*THE PROBLEM*:
Copy every line of text from the data below without any change, and leave the pictures out.

*TASK DATA*:
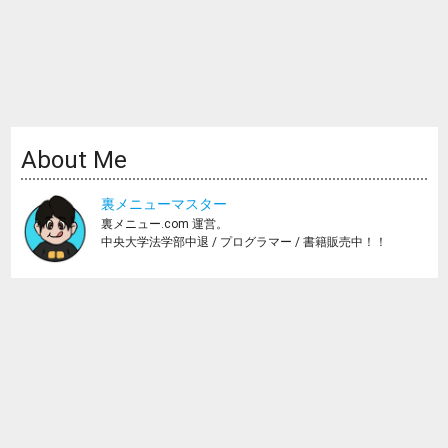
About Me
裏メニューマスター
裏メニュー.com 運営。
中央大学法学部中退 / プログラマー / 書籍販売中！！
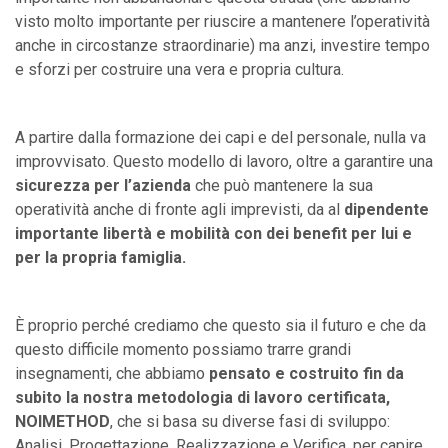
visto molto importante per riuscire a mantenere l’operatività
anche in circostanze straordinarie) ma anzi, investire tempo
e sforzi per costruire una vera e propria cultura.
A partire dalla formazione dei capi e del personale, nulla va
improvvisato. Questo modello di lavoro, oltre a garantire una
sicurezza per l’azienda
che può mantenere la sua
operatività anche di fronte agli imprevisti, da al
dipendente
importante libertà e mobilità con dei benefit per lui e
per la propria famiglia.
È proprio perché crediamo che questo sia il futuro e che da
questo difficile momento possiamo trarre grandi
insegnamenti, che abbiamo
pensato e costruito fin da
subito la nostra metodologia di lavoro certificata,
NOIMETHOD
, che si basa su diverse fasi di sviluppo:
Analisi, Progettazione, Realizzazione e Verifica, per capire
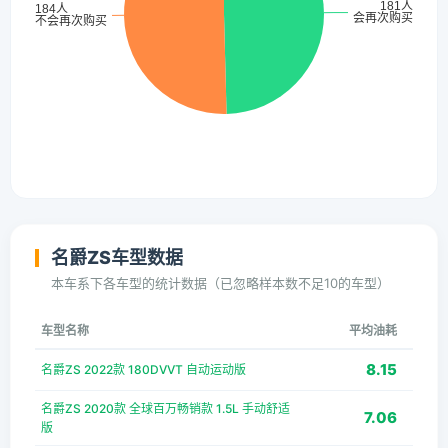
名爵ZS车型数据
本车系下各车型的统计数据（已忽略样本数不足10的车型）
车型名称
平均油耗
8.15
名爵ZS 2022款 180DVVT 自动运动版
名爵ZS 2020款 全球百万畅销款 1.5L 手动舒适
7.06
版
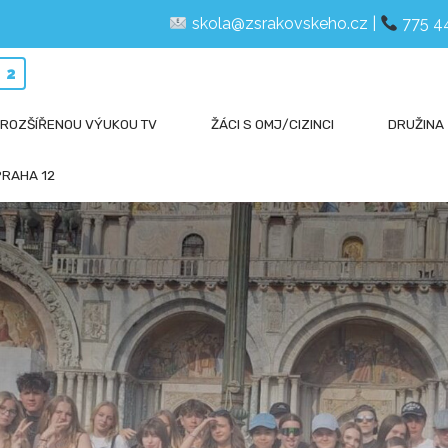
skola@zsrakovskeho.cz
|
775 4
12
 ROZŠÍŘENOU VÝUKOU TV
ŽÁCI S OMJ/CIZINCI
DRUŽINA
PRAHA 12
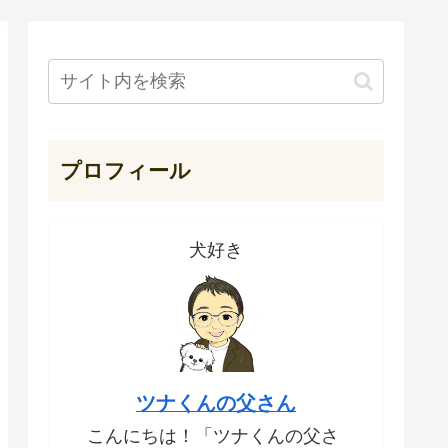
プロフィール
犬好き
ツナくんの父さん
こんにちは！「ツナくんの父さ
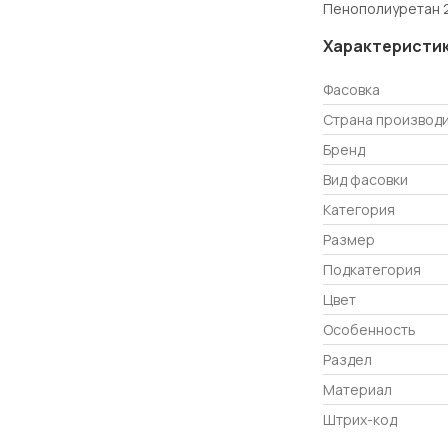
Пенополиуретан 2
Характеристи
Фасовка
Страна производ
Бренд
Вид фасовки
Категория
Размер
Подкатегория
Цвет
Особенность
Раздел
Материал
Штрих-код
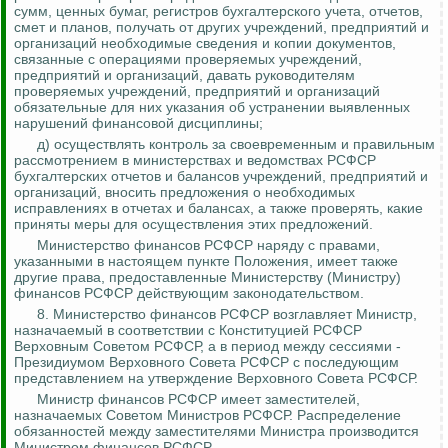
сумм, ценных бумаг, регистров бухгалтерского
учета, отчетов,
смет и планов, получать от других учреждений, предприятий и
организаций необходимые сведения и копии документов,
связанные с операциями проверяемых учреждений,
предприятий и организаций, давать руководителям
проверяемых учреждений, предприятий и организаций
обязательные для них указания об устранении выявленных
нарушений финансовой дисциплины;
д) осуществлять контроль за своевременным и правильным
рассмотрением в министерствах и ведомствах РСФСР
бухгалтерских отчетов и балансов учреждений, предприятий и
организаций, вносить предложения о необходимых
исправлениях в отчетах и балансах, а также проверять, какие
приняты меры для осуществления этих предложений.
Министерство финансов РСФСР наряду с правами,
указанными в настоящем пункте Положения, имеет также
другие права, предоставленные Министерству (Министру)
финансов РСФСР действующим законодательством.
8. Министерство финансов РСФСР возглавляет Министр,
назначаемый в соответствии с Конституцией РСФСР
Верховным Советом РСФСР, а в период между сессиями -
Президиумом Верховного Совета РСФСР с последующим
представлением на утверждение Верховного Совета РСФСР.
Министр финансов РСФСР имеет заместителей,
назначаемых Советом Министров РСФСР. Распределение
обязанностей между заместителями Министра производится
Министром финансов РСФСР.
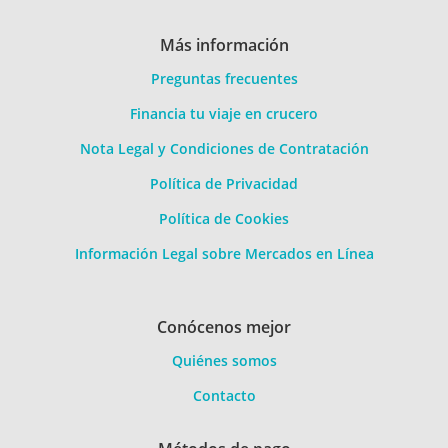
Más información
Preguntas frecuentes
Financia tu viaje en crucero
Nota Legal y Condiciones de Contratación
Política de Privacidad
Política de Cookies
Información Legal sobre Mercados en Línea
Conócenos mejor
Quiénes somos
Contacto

*ANSWER TO THE PROBLEM*:
About Me
裏メニューマスター
裏メニュー.com 運営。
中央大学法学部中退 / プログラマー / 書籍販売中！！
visto molto importante per riuscire a mantenere l’operatività
anche in circostanze straordinarie) ma anzi, investire tempo
e sforzi per costruire una vera e propria cultura.
A partire dalla formazione dei capi e del personale, nulla va
improvvisato. Questo modello di lavoro, oltre a garantire una
sicurezza per l’azienda
che può mantenere la sua
operatività anche di fronte agli imprevisti, da al
dipendente
importante libertà e mobilità con dei benefit per lui e
per la propria famiglia.
È proprio perché crediamo che questo sia il futuro e che da
questo difficile momento possiamo trarre grandi
insegnamenti, che abbiamo
pensato e costruito fin da
subito la nostra metodologia di lavoro certificata,
NOIMETHOD
, che si basa su diverse fasi di sviluppo:
Analisi, Progettazione, Realizzazione e Verifica, per capire
名爵ZS车型数据
本车系下各车型的统计数据（已忽略样本数不足10的车型）
车型名称
平均油耗
8.15
名爵ZS 2022款 180DVVT 自动运动版
名爵ZS 2020款 全球百万畅销款 1.5L 手动舒适
7.06
版
skola@zsrakovskeho.cz
|
775 4
12
 ROZŠÍŘENOU VÝUKOU TV
ŽÁCI S OMJ/CIZINCI
DRUŽINA
PRAHA 12
プロフィール
犬好き
ツナくんの父さん
こんにちは！「ツナくんの父さ
Пенополиуретан 2
Характеристи
Фасовка
Страна производ
Бренд
Вид фасовки
Категория
Размер
Подкатегория
Цвет
Особенность
Раздел
Материал
Штрих-код
сумм, ценных бумаг, регистров бухгалтерского
учета, отчетов,
смет и планов, получать от других учреждений, предприятий и
организаций необходимые сведения и копии документов,
связанные с операциями проверяемых учреждений,
предприятий и организаций, давать руководителям
проверяемых учреждений, предприятий и организаций
обязательные для них указания об устранении выявленных
нарушений финансовой дисциплины;
д) осуществлять контроль за своевременным и правильным
рассмотрением в министерствах и ведомствах РСФСР
бухгалтерских отчетов и балансов учреждений, предприятий и
организаций, вносить предложения о необходимых
исправлениях в отчетах и балансах, а также проверять, какие
приняты меры для осуществления этих предложений.
Министерство финансов РСФСР наряду с правами,
указанными в настоящем пункте Положения, имеет также
другие права, предоставленные Министерству (Министру)
финансов РСФСР действующим законодательством.
8. Министерство финансов РСФСР возглавляет Министр,
назначаемый в соответствии с Конституцией РСФСР
Верховным Советом РСФСР, а в период между сессиями -
Президиумом Верховного Совета РСФСР с последующим
представлением на утверждение Верховного Совета РСФСР.
Министр финансов РСФСР имеет заместителей,
назначаемых Советом Министров РСФСР. Распределение
обязанностей между заместителями Министра производится
Министром финансов РСФСР.
Más información
Preguntas frecuentes
Financia tu viaje en crucero
Nota Legal y Condiciones de Contratación
Política de Privacidad
Política de Cookies
Información Legal sobre Mercados en Línea
Conócenos mejor
Quiénes somos
Contacto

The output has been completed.